A medida liminar restou deferida.

Contra tal decisão foi interposto agravo de instrumento pela União, posteriormente convertido em agravo retido por decisão deste Tribunal (AI n.º 2009.04.00.025882-1/PR - fl. 64).

Prestadas as informações pela autoridade coatora, foi proferida sentença concedendo a segurança, confirmando a liminar que determinou à autoridade impetrada que exija da impetrante, nas importações de serviços, as contribuições da Lei n.º 10.865/04, tendo por base o valor pago, creditado, entregue, empregado ou remetido para o exterior, antes da retenção do imposto de renda, excluindo-se o Imposto Sobre Serviços de Qualquer Natureza - ISS e o valor das próprias contribuições. Sem condenação em honorários advocatícios, porque incabíveis, nos termos das Súmulas n.º 512 do STF e 105 do STJ. Custas na forma da lei.

A decisão monocrática foi submetida ao reexame necessário.

Irresignada, apelou a União reiterando os argumentos expendidos nas informações prestadas pela autoridade coatora quanto à constitucionalidade da base de cálculo das contribuições PIS/COFINS - Importação, prevista no art. 7º, inciso II, da Lei n.º 10.865/04, requerendo a reforma da sentença, a fim de que seja denegada a segurança pleiteada.

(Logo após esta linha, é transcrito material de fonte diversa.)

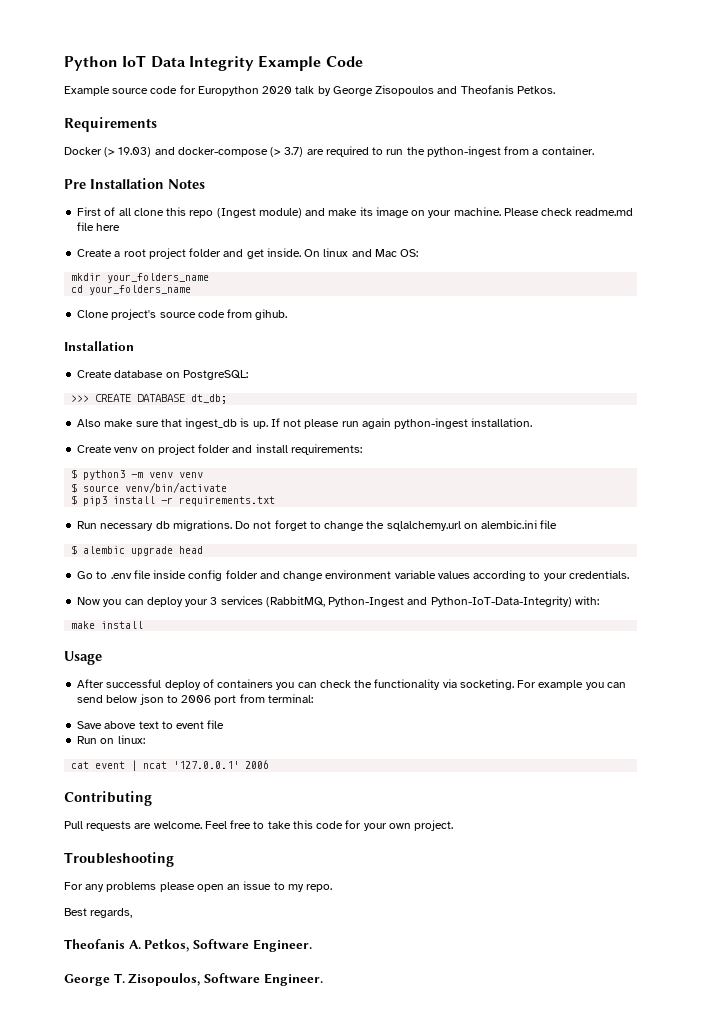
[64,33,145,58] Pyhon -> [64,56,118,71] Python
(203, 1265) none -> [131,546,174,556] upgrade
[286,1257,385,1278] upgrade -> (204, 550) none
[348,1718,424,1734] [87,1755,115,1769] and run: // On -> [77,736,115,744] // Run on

Regularmente processado o recurso, subiram os autos a esta Corte.

Encaminhado o processo ao Ministério Público Federal, este manifestou-se pelo sobrestamento do feito, em face do reconhecimento, pelo egrégio STJ, da repercussão geral em relação ao RE n.º 559.607/SC.

Julgado o feito por esta Turma, foi o acórdão anulado, por ser extra petita.

Opostos embargos de declaração pela parte impetrante, alegando não haver motivos para a anulação do acórdão anteriormente proferido, haja vista ter utilizado a decisão proferida na Apelação Cível nº 2004.72.05.003314-1/SC apenas como reforço de fundamentação, pugnando pela atribuição de efeitos infringentes à decisão, a fim de que seja mantido o aresto que confirmou a sentença concessiva da segurança, vieram os autos conclusos para novo julgamento.

É o relatório.

VOTO
Embargos de declaração da parte impetrante:

Inicialmente, rejeito os embargos de declaração da parte impetrante, porquanto não se verifica qualquer omissão, contradição ou obscuridade no acórdão embargado, o qual foi claro quanto aos motivos que levaram à anulação do julgamento anteriormente proferido.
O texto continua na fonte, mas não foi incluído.